Aeneas is a data augmentation approach that aims at handling the between-class problem rooted in the natural of the program test suite. Specifically, Aeneas generAtes synthesized failing test cases from reduced feature sapce.
- OS: Linux
- Python package:
- pandas==0.25.1
- chardet==3.0.4
- numpy==1.16.5
- torch==1.9.0
The structure of the repository is as follows:
calculate_suspiciousness
|____CalculateSuspiciousness.py :calculate suspiciousness of each statement and give the MFR rank or MAR rank according to the real fault line.
data
|____d4j :Defects4J dataset
|____manybugs :MangBugs dataset
|____sir :SIR dataset
|____motivation :artificial dataset
data_process
|____data_systhesis :data synthesis approaches
| |____CVAE_model.py
| |____cvae_synthesis.py
| |____resampling.py
| |____smote.py
|____data_undersampling :undersampling approaches
| |____undersampling.py
|____dimensional_reduction :feature selection
| |____PCA.py
metrics : SFL and DLFL metrics
|____calc_corr.py
|____dl_metrics.py
|____metrics.py
pipeline
|____Pipeline.py : load different type of data, process data and calculate suspiciousness task
read_data : load data according to args
|____DataLoader.py
|____Defects4JDataLoader.py
|____ManyBugsDataLoader.py
|____SIRDataLoader.py
results : store the results in txt format
utils : some utils during pipeline
|____args_util.py
|____file_util.py
|____read_util.py
|____write_util.py
run.py : program entry
To run the program, commandline parameters are needed.
**required arguments: **
name | meaning | value |
---|---|---|
-d | dataset | "d4j", "manybugs","SIR" |
-p | program | "Chart", "Closure", "Time", "Lang", ... |
-i | bug_id | "1", "2", ... |
-m | method | "dstar", "ochiai", "barinel", "MLP-FL", ... |
-e | experiment | "origin", "resampling", "undersampling", ... |
optional arguments:
name | meaning | value |
---|---|---|
-cp | component percentage | [0, 1] |
-ep | eigenvalue percentage | [0, 1] |
To show how to run the program, we give the examples of "illustrative example" in our paper.

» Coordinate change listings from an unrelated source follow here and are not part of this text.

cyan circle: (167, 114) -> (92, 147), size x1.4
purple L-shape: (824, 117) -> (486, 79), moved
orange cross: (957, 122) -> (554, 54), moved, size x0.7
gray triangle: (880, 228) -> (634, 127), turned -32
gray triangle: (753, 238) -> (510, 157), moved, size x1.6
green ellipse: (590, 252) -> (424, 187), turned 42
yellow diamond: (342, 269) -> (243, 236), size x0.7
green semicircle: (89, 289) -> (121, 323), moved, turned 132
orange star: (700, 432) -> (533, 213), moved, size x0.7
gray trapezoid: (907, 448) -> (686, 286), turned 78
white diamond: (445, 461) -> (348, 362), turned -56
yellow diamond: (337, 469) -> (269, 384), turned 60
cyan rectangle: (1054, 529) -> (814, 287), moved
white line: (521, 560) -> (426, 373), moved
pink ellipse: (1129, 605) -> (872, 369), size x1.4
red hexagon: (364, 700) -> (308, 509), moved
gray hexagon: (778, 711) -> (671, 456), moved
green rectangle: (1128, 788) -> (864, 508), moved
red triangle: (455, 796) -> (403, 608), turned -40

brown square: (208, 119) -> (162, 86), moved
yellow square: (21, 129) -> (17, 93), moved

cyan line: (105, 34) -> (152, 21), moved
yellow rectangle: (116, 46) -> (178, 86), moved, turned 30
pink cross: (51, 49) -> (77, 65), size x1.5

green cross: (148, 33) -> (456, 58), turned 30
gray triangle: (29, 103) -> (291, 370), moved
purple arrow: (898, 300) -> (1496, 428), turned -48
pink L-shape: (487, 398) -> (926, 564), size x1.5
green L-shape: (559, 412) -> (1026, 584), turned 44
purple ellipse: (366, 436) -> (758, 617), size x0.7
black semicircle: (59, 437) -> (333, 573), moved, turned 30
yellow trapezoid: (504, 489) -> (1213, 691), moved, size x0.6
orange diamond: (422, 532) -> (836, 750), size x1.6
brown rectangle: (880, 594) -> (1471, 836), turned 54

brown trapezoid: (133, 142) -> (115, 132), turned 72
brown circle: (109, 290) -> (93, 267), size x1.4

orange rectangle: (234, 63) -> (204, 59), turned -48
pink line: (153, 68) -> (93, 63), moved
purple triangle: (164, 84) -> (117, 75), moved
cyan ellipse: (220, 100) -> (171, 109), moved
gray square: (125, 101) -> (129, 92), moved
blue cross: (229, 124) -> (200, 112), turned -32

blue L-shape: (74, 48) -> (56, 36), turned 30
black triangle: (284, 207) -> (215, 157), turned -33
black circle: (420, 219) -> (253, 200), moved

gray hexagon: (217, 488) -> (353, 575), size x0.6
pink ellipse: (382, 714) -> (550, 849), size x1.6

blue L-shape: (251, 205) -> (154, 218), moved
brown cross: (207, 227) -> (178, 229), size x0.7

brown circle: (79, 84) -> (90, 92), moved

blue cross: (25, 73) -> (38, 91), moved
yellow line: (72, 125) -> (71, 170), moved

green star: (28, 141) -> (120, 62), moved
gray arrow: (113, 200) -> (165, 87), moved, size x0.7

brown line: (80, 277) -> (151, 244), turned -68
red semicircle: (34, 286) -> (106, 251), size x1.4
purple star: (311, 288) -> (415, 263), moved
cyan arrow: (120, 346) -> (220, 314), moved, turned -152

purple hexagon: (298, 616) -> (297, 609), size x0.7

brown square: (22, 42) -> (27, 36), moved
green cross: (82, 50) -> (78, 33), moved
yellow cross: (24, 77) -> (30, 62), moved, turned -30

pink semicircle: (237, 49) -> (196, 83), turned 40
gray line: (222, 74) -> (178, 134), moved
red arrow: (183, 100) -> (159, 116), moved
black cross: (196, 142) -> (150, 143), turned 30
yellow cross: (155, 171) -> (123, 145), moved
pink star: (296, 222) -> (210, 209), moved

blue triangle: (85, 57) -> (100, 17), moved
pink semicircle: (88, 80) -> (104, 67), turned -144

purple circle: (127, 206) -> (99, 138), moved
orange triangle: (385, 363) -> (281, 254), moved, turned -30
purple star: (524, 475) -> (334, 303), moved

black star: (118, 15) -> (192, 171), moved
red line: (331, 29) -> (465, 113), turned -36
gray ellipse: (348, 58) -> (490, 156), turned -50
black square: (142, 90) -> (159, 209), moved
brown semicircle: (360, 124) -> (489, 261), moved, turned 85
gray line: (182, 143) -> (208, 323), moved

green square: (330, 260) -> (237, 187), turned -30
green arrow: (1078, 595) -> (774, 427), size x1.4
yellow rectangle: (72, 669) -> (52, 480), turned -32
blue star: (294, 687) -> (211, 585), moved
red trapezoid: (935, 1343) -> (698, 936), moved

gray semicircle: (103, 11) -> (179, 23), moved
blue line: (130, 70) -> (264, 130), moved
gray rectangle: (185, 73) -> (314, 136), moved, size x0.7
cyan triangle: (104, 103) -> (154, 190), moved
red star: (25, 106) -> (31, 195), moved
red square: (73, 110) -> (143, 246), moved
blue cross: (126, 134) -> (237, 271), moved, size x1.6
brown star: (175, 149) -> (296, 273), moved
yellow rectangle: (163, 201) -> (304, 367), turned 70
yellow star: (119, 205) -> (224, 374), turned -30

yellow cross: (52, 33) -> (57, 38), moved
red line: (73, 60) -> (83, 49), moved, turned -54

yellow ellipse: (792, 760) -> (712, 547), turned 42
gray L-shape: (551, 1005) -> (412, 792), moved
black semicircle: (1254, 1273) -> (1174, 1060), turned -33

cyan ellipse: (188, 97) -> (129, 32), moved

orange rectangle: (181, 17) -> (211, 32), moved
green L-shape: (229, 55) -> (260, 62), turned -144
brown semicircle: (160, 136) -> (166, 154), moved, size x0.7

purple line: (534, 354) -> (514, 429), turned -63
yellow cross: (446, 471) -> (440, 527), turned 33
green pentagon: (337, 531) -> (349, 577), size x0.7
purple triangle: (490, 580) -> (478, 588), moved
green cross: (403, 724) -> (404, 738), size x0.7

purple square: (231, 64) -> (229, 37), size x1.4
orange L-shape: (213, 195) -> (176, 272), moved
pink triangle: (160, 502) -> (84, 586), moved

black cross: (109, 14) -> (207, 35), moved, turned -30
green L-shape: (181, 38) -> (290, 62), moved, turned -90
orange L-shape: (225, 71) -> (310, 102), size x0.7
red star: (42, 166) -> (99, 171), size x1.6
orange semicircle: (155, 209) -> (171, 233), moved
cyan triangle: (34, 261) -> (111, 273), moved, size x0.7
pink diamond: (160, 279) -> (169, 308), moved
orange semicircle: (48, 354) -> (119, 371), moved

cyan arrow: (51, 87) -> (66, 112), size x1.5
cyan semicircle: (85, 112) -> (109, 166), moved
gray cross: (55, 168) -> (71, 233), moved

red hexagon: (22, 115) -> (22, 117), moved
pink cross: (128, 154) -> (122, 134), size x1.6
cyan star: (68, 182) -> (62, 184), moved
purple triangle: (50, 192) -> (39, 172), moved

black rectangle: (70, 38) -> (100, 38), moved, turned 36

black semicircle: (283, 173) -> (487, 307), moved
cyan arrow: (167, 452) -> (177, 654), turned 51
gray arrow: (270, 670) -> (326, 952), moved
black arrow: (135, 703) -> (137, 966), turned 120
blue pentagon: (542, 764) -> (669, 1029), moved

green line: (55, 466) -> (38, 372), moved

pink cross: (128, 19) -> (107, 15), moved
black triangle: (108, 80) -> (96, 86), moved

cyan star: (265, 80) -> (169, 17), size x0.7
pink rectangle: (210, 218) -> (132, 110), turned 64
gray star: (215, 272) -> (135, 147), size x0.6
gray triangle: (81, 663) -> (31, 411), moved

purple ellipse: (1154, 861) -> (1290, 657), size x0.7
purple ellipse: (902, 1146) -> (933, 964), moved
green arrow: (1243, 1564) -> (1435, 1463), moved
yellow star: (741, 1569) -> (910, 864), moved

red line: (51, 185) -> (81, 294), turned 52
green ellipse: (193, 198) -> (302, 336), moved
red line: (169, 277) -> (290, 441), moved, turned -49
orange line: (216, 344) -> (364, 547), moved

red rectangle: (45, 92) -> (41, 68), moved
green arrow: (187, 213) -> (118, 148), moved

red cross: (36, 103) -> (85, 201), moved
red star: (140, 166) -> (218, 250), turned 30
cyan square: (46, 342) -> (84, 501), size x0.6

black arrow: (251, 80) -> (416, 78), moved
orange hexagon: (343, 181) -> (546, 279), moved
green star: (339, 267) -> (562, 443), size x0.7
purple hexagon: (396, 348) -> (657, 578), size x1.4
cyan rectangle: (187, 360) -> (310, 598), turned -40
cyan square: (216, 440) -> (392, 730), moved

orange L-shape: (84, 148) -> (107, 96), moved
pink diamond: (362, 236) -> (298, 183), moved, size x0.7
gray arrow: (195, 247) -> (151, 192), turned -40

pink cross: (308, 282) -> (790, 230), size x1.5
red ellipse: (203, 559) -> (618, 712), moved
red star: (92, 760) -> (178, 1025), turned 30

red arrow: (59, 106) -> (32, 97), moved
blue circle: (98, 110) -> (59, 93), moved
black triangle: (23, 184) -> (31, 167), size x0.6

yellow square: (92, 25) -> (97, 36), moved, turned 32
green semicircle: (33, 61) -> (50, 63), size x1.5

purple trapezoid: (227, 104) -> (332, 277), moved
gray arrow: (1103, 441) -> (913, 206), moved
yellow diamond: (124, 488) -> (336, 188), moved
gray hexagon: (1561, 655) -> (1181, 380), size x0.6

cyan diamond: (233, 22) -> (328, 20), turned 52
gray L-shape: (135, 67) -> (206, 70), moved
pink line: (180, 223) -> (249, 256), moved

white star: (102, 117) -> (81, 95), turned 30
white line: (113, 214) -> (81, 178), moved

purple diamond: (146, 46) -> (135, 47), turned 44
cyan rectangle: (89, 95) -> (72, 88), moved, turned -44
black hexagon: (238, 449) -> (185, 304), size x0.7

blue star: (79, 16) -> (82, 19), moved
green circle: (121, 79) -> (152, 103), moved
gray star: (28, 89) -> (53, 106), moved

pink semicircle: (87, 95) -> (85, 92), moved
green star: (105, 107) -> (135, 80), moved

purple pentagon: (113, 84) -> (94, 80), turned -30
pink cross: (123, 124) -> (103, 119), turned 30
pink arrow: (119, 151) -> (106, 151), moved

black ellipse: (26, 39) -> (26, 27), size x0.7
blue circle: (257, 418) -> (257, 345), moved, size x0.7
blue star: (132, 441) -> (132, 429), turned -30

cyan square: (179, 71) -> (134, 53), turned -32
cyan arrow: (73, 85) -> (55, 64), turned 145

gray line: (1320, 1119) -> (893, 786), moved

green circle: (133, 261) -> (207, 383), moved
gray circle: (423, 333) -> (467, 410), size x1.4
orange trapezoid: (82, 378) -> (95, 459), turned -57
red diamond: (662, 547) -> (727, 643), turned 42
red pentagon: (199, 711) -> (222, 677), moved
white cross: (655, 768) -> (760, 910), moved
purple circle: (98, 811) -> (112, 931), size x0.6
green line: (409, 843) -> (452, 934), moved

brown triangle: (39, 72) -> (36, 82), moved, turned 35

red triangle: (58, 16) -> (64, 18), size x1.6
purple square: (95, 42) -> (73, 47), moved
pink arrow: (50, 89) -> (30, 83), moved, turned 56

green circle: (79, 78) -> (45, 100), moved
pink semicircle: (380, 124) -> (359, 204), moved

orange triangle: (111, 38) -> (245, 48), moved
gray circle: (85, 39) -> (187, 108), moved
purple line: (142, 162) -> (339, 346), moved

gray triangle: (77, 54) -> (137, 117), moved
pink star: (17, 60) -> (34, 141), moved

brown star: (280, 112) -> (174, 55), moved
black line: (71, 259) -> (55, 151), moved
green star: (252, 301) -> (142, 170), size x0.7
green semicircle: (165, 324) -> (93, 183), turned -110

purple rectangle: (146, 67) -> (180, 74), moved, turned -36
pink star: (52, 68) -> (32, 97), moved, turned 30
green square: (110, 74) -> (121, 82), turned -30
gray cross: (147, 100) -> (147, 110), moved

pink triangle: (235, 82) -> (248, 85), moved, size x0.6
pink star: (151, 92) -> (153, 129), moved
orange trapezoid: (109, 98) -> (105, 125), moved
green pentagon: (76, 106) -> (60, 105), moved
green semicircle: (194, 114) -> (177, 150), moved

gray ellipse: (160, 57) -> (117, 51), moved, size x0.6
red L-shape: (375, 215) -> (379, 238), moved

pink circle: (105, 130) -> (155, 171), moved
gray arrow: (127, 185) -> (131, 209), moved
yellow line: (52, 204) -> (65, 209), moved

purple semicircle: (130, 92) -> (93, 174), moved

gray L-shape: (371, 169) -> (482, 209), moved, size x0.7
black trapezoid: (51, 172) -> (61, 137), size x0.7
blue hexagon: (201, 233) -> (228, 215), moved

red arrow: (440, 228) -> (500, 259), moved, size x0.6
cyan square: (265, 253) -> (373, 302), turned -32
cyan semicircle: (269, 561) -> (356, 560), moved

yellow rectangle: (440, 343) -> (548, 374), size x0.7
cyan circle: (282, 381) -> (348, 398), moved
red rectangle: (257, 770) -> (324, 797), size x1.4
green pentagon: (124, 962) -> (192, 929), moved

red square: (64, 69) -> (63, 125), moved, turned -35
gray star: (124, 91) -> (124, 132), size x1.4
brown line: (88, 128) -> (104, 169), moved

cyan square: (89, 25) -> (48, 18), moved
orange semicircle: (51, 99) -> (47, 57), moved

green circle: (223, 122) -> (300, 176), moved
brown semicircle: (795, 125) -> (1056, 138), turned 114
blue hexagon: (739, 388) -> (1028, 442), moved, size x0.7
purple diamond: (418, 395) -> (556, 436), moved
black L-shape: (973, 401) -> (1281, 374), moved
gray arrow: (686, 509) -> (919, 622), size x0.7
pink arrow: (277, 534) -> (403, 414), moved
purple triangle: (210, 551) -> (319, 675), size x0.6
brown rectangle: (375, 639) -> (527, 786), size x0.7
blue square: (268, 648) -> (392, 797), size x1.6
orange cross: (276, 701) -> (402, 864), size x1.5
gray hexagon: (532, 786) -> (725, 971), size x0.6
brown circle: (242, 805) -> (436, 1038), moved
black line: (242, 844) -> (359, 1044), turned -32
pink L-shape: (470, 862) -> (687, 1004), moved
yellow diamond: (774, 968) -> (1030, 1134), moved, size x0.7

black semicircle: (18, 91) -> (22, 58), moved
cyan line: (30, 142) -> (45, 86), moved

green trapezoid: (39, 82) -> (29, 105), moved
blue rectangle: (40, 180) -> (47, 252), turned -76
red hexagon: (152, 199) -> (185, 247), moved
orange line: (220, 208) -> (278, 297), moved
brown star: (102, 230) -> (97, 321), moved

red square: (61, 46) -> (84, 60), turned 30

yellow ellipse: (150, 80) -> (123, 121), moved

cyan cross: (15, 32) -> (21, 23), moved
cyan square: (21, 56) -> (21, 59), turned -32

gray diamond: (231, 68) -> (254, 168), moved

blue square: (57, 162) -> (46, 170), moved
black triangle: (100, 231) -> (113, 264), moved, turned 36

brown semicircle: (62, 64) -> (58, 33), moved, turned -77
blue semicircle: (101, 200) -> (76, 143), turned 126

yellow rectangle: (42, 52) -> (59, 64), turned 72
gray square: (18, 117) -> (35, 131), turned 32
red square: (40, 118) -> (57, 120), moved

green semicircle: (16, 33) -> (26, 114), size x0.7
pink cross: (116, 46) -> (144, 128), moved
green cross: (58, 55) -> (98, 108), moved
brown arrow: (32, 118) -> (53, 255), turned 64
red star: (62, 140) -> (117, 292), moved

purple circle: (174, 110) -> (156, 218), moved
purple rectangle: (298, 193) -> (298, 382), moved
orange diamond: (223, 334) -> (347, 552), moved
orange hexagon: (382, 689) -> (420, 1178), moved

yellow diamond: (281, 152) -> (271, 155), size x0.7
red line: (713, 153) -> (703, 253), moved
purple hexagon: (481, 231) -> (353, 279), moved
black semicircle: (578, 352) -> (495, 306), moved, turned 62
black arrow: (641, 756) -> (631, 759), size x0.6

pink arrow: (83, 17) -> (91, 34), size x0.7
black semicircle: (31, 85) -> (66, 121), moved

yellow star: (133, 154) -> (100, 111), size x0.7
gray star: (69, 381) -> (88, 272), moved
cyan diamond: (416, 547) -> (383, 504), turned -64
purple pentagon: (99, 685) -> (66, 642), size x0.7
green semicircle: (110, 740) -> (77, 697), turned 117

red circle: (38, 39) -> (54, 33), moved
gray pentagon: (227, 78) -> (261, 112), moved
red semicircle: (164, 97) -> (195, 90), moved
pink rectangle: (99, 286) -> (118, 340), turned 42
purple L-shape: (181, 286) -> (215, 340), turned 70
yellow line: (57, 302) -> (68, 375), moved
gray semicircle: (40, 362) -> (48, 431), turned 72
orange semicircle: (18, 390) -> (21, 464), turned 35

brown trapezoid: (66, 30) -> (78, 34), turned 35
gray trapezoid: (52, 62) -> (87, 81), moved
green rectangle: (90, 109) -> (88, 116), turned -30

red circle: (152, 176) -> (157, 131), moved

run.py -d manybugs -p motivation -i artificial_bug -m GP02 -e origin
After the program end, the MAR rank as the following format will store in result
folder.
motivation-artificial_bug GP02 12
motivation-artifiial_bug
is the program with bug_id, GP02
is the fault localization method and 12
is the final rank that locate the first bug of the program by using the method.
run.py -d manybugs -p motivation -i artificial_bug -m GP02 -e resampling
motivation-artificial_bug GP02 7
run.py -d manybugs -p motivation -i artificial_bug -m GP02 -e undersampling
motivation-artificial_bug GP02 7
run.py -d manybugs -p motivation -i artificial_bug -m GP02 -e undersampling
motivation-artificial_bug GP02 7
run.py -d manybugs -p motivation -i artificial_bug -m GP02 -e fs -cp 0.75 -ep 0.75
motivation-artificial_bug GP02 9
run.py -d manybugs -p motivation -i artificial_bug -m GP02 -e fs_cvae -cp 0.75 -ep 0.75
motivation-artificial_bug GP02 5
The results of Aeneas may be sightly different because we use the neural network in Aeneas.